Landrieu argues that coastal states bearing the impact of development deserve a share, and backers of revenue sharing also believe it provides an incentive for more states to back drilling off their shores. Gulf of Mexico states won revenue-sharing from certain leases in a 2006 law, but the bulk does not kick in until 2016.
(Click here for more on Bingaman’s view, and here for Landrieu’s argument in favor of revenue-sharing.)
Bingaman made clear that he’d prefer the issue not to come up at all in the drilling-safety markup. “I hope we are not bogged down with what I consider to be unrelated issues,” he said.
The revenue-sharing amendment is just one looming battle at the committee markup of legislation to overhaul and toughen federal offshore drilling oversight in the wake of the BP spill.
A senior GOP aide expects that Sen. John Barrasso (R-Wyo.) will offer an amendment that would repeal a 2007 law that blocks the military from purchasing alternative fuels that have higher greenhouse-gas emissions than conventional petroleum fuels.

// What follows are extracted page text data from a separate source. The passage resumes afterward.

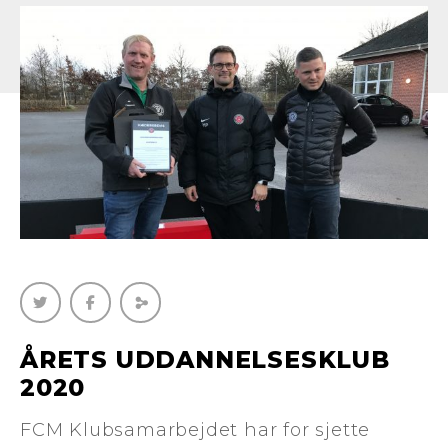
ÅRETS UDDANNELSESKLUB
2020
FCM Klubsamarbejdet har for sjette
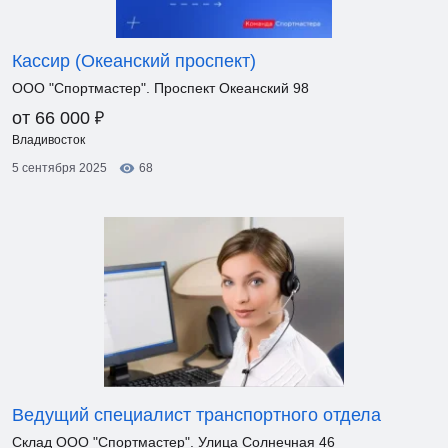
Кассир (Океанский проспект)
ООО "Спортмастер". Проспект Океанский 98
₽
от 66 000
Владивосток
5 сентября 2025
68
Ведущий специалист транспортного отдела
Склад ООО "Спортмастер". Улица Солнечная 46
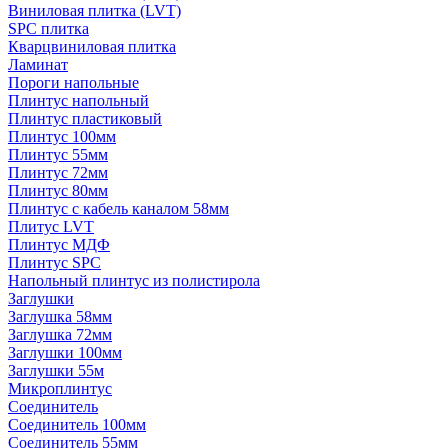
Виниловая плитка (LVT)
SPC плитка
Кварцвиниловая плитка
Ламинат
Пороги напольные
Плинтус напольный
Плинтус пластиковый
Плинтус 100мм
Плинтус 55мм
Плинтус 72мм
Плинтус 80мм
Плинтус с кабель каналом 58мм
Плитус LVT
Плинтус МДФ
Плинтус SPC
Напольный плинтус из полистирола
Заглушки
Заглушка 58мм
Заглушка 72мм
Заглушки 100мм
Заглушки 55м
Микроплинтус
Соединитель
Соединитель 100мм
Соединитель 55мм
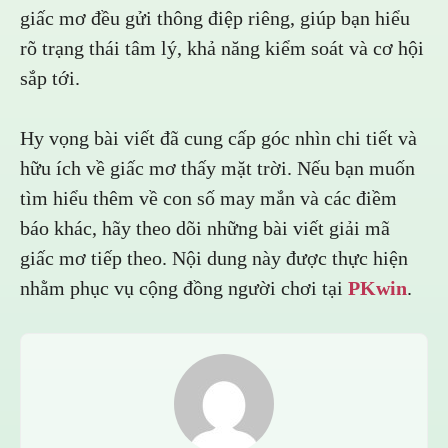
giấc mơ đều gửi thông điệp riêng, giúp bạn hiểu
rõ trạng thái tâm lý, khả năng kiểm soát và cơ hội
sắp tới.
Hy vọng bài viết đã cung cấp góc nhìn chi tiết và
hữu ích về giấc mơ thấy mặt trời. Nếu bạn muốn
tìm hiểu thêm về con số may mắn và các điềm
báo khác, hãy theo dõi những bài viết giải mã
giấc mơ tiếp theo. Nội dung này được thực hiện
nhằm phục vụ cộng đồng người chơi tại
PKwin
.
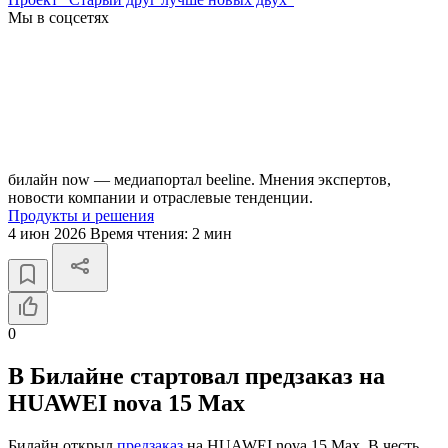
Мы в соцсетях
билайн now — медиапортал beeline. Мнения экспертов,
новости компании и отраслевые тенденции.
Продукты и решения
4 июн 2026
Время чтения:
2 мин
0
В Билайне стартовал предзаказ на
HUAWEI nova 15 Max
Билайн открыл
предзаказ
на HUAWEI nova 15 Max. В честь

Barrasso and Sen. Joe Manchin (D-W.Va.) — who both represent coal-producing states — have proposed wider alternative-fuels legislation that includes repeal of the Section 526 of the 2007 law.
The provision was aimed at thwarting military plans at the time to help develop a domestic industry to make coal-based jet fuels, and the provision has also raised fears in Canada that it could affect procurement of fuels from refineries that use Canadian oil sands.
Manchin told reporters Tuesday that he’s mulling an amendment at the markup, but declined to commit either way. He said he plans to speak to Bingaman, who opposes repealing the provision.
“You always look at every option you can and go from there,” Manchin said.
Senior-level military officials brought on under President Obama have defended Section 526 in recent days and weeks.
On Tuesday, Bingaman’s staff circulated a letter he received this month from Elizabeth King, the Defense Department’s assistant secretary for legislative affairs, who wrote that the 2007 law has not prevented the department from meeting its mission needs.
“Further, repeal or exemption could hamper the Department’s efforts to provide better energy options to our warfighters and further increase America’s reliance on non-renewable fuels,” the letter states.
The GOP-controlled House, however, has voted this year to exempt the military from Section 526. Section 526 critics say it could prevent increased use of domestic energy sources.